======== TASK INPUT
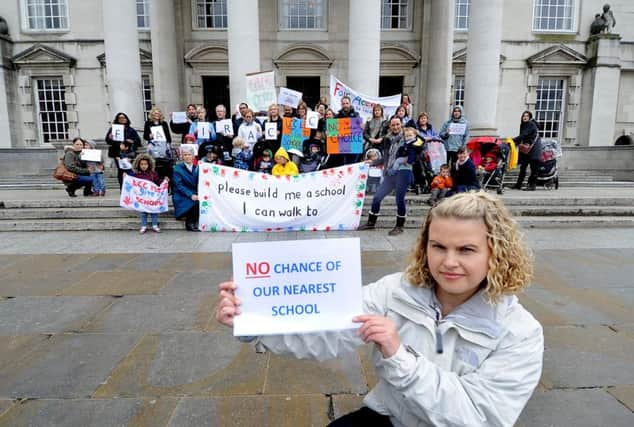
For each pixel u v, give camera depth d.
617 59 19.53
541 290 4.82
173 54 17.61
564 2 19.83
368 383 2.97
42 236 7.67
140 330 3.80
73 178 9.70
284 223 7.91
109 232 7.98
================
ACTIVITY.
Only the text is to be copied: please reproduce the records exactly and drop the pictures.

EXERCISE OUTPUT.
For each pixel u v, give camera depth d.
617 59 19.53
541 290 4.82
173 54 17.61
564 2 19.83
368 383 2.97
42 236 7.67
140 330 3.80
73 178 9.70
284 223 7.91
109 232 7.98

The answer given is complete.